阅读节选:
********************

分析Category、load、initialize的加载原理

2,669 阅读10分钟

先来抛出3个问题: 1.Category为什么不能直接添加属性? 2.Category中有load方法吗?load方法是什么时候调用的?load方法能继承吗? 3.load、initialize有什么区别,以及它们在category重写时的调用顺序。

要回答这些问题,我们需要去查看runtime里的类的初始化方法,打开runtime源码,找到_objc_init,这就是runtime初始化的地方。

void _objc_init(void)
{
    static bool initialized = false;
    if (initialized) return;
    initialized = true;
    
    // fixme defer initialization until an objc-using image is found?
    environ_init();
    tls_init();
    static_init();
    lock_init();
    exception_init();

    _dyld_objc_notify_register(&map_images, load_images, unmap_image);
}

什么是image

1、Executable: 应用的主要二进制(比如.o文件)

2、Dylib: 动态链接库(dynamic library,又称 DSO 或 DLL)

3、Bundle: 资源文件,不能被链接的 Dylib,只能在运行时使用 dlopen() 加载

map_images:在编译的时候,把所有的代码文件map加载进来,查看源码:

map_images(unsigned count, const char * const paths[],
           const struct mach_header * const mhdrs[])
{
    mutex_locker_t lock(runtimeLock);
    return map_images_nolock(count, paths, mhdrs);
}

1.点击进去map_images我们发现其中调用了map_images_nolock(count, paths, mhdrs);这个函数,我们点进这个函数。 2.map_images_nolock(unsigned mhCount, const char * const mhPaths[], const struct mach_header * const mhdrs[]) 这个函数非常长,我们直接拉到这个函数最下面,找到**_read_images(hList, hCount, totalClasses, unoptimizedTotalClasses);** 这个函数,点击进去。 3.**void _read_images(header_info hList, uint32_t hCount, int totalClasses, int unoptimizedTotalClasses) 这个方法大概就是读取模块的意思了。 这个函数也是非常长,我们大概在中间能发现这么几句注释:

// Discover classes. Fix up unresolved future classes. Mark bundle classes.
// Discover protocols. Fix up protocol refs.
// Discover categories. 
// Category discovery MUST BE LAST to avoid potential races 
    // when other threads call the new category code before 
    // this thread finishes its fixups.

********************

数据摘录:

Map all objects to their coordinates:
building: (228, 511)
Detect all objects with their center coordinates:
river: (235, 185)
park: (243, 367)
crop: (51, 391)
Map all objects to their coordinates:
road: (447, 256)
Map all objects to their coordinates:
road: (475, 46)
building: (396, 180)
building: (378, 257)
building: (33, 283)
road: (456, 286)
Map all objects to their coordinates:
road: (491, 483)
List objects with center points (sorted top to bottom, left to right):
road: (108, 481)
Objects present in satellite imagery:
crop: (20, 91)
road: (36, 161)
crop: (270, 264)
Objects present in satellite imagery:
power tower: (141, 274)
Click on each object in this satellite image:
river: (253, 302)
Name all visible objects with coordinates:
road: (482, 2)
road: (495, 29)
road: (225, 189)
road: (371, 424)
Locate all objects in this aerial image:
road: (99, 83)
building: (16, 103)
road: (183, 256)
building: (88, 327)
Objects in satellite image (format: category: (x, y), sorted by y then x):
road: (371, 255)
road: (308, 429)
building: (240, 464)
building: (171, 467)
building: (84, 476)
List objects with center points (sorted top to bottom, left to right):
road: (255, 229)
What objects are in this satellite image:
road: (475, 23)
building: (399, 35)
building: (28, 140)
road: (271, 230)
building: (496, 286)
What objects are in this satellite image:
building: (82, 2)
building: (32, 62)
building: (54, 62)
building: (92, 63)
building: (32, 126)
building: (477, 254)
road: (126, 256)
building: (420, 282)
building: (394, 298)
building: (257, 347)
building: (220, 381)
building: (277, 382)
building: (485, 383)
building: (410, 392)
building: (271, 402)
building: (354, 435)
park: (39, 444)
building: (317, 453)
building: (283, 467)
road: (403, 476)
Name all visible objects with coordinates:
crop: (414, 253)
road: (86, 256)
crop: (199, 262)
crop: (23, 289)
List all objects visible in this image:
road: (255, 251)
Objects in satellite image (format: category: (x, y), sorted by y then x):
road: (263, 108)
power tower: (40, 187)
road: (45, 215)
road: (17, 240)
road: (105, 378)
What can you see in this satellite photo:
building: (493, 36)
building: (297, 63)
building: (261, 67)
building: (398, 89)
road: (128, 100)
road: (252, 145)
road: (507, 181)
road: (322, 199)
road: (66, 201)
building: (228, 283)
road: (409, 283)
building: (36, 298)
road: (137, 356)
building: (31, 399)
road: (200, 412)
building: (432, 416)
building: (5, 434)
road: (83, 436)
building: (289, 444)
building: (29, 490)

********************

书面题目 A: 将记录中从含有“Locate all objects”的一行到含有“building: (496, 286)”的一行（两端均包括）重新写出，仅限这些行，其中的请求行一并保留。答案中的各坐标数值乘以1.45后四舍五入为整数，逢半进一。
书面题目 B: 续写分析Category、load与initialize加载原理的那篇文章，接在其最后一句之后往下写。

任务结果 A:
Locate all objects in this aerial image:
road: (144, 120)
building: (23, 149)
road: (265, 371)
building: (128, 474)
Objects in satellite image (format: category: (x, y), sorted by y then x):
road: (538, 370)
road: (447, 622)
building: (348, 673)
building: (248, 677)
building: (122, 690)
List objects with center points (sorted top to bottom, left to right):
road: (370, 332)
What objects are in this satellite image:
road: (689, 33)
building: (579, 51)
building: (41, 203)
road: (393, 334)
building: (719, 415)

任务结果 B:
大体上意思就是从文件里面通过_getObjc2ClassList这个方式把classes/protocols/categories读进内存里,系统会维护这么一张表,我们来查看categories下面的代码

    for (EACH_HEADER) {
        category_t **catlist = 
            _getObjc2CategoryList(hi, &count);
        bool hasClassProperties = hi->info()->hasCategoryClassProperties();

        for (i = 0; i < count; i++) {
            category_t *cat = catlist[i];
            Class cls = remapClass(cat->cls);

            if (!cls) {
                // Category's target class is missing (probably weak-linked).
                // Disavow any knowledge of this category.
                catlist[i] = nil;
                if (PrintConnecting) {
                    _objc_inform("CLASS: IGNORING category \?\?\?(%s) %p with "
                                 "missing weak-linked target class", 
                                 cat->name, cat);
                }
                continue;
            }

            // Process this category. 
            // First, register the category with its target class. 
            // Then, rebuild the class's method lists (etc) if 
            // the class is realized. 
            bool classExists = NO;
            if (cat->instanceMethods ||  cat->protocols  
                ||  cat->instanceProperties) 
            {
                addUnattachedCategoryForClass(cat, cls, hi);
                if (cls->isRealized()) {
                    remethodizeClass(cls);
                    classExists = YES;
                }
                if (PrintConnecting) {
                    _objc_inform("CLASS: found category -%s(%s) %s", 
                                 cls->nameForLogging(), cat->name, 
                                 classExists ? "on existing class" : "");
                }
            }

            if (cat->classMethods  ||  cat->protocols  
                ||  (hasClassProperties && cat->_classProperties))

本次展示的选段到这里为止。